Segment Start: DATA

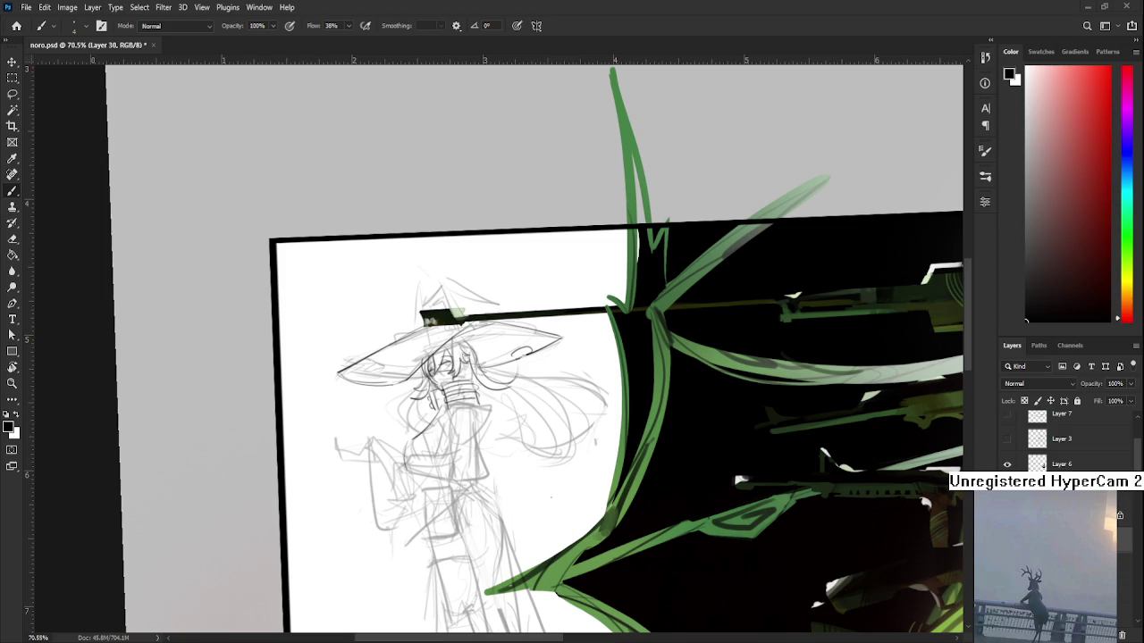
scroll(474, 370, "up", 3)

Segment End: DATA
Segment Start: DATA

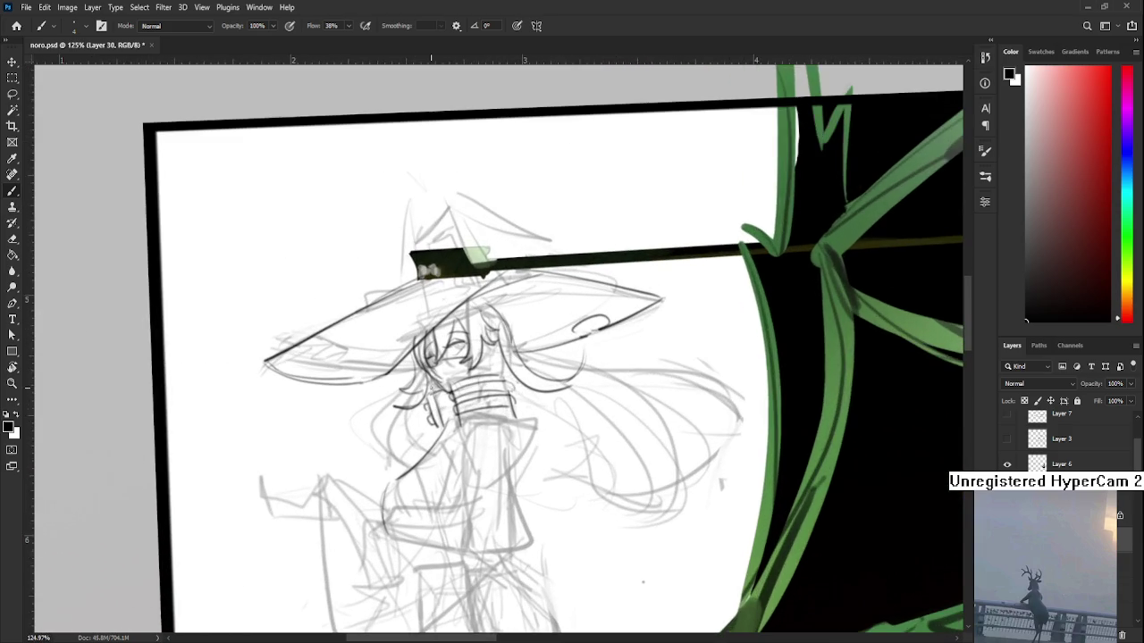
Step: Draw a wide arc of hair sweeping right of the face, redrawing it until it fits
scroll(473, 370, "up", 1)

Segment End: DATA

WORK INSTRUCTION:
How many lines of the listing above hold "scroll"? Answer with the number alone.

REPLY TO THE TASK:
2